Last week, YouTube announced they will begin supporting the upcoming web standard HTML5 which allows videos to be viewed without an Adobe Flash plugin. Those who wanted to play around with the new HTML5-enabled website were directed to a separate experimental site called TestTube. However, noted the YouTube blog post, only Chrome, Safari, and IE users could give the new site a try. Firefox was notably absent from the list.
Firefox’s development is directed by the Mozilla Foundation, an organization whose belief in open standards guides their choices about what formats they’ll support on the web. The problem with the new YouTube site is that it uses a video format called H.264, a patented codec that’s not royalty-free. To support a fee-based software like this goes against Mozilla’s core beliefs. But if they choose not to support it, then further down the road, they may soon find themselves losing market share to those that do.
Pay to Play: H.264 and its $5 Million per Year Fee
According to Mozilla’s vice president of engineering, Mike Shaver, this issue is more than a simple choice about picking the right technology for the job. It’s about principles. Supporting the H.264 video codec means paying licensing fees to an organization called MPEG-LA, a group that charges $5,000,000 annually for the codec’s use. But it’s not the cost to their organization that Mozilla is worried about – it’s the cost to the developers, distributors, and anyone who wants to create video content on the web. “If H.264 becomes an accepted part of the standardized web, those fees are a barrier to entry for developers of new browsers,” Shaver writes on his blog. “I want to make sure that there are no toll-booth barriers to entry for someone building a whole new browser, or bringing a browser to a whole new device or OS, or making and using tools for creating standard web content.”
In other words, the decision to support or not support the codec isn’t just about technology, it’s about where the web is going and what it should be.
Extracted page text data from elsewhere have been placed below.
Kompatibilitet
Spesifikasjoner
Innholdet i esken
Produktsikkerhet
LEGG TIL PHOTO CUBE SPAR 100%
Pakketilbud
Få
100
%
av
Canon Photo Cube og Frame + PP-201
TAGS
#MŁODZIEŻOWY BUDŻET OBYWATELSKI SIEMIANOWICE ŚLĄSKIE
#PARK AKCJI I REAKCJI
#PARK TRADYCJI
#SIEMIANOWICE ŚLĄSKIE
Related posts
And in Mozilla’s eyes, that means free, open, and available to anyone.
But Will End Users Care?
Unfortunately, Mozilla’s idealism won’t mean much to the end user who may soon discover that YouTube videos don’t work in their preferred browser. And once they learn that switching browsers solves the problem, the years they spent loyal to Firefox will be forgotten in the need to have functional video.
Interestingly enough, one of the browsers where the H.264 encoded videos will work is Google Chrome, the up-and-coming browser that’s also the basis for Google’s new web-based operating system, Google Chrome OS, due out later this year. The new browser is already nearing a 5% market share as of December (according to Net Applications) – a notable chunk given Chrome’s lack of support for Mac and Linux-based machines until only last month. Ironically, it’s Google, typically fellow supporters of an open web, that is pushing the H.264 format’s adoption. Their choice to move forward with this codec on YouTube, a Google-owned property, has a major impact on the web as a whole.
There’s Still Hope
But even though it looks as if Google’s choice is pushing the web towards this pricey format, Christopher Blizzard, Mozilla’s Open Source Evangelist, reveals there’s still hope. According to an article in The Guardian, Blizzard says that there’s a chance that H.264 will not be Google’s final choice in the matter. There’s good reason to believe that Google is purchasing On2, a technology whose capabilities exceed that of H.264, he says. If that occurs, Google will likely license it royalty-free. Whether or not Google does so remains to be seen, of course, but we hope that Google will remember their motto, “don’t be evil” when the time comes. Until then, Mozilla stands alone at a crossroads, sticking by their principles, supporting the open web…even if that choice one day leads to their downfall.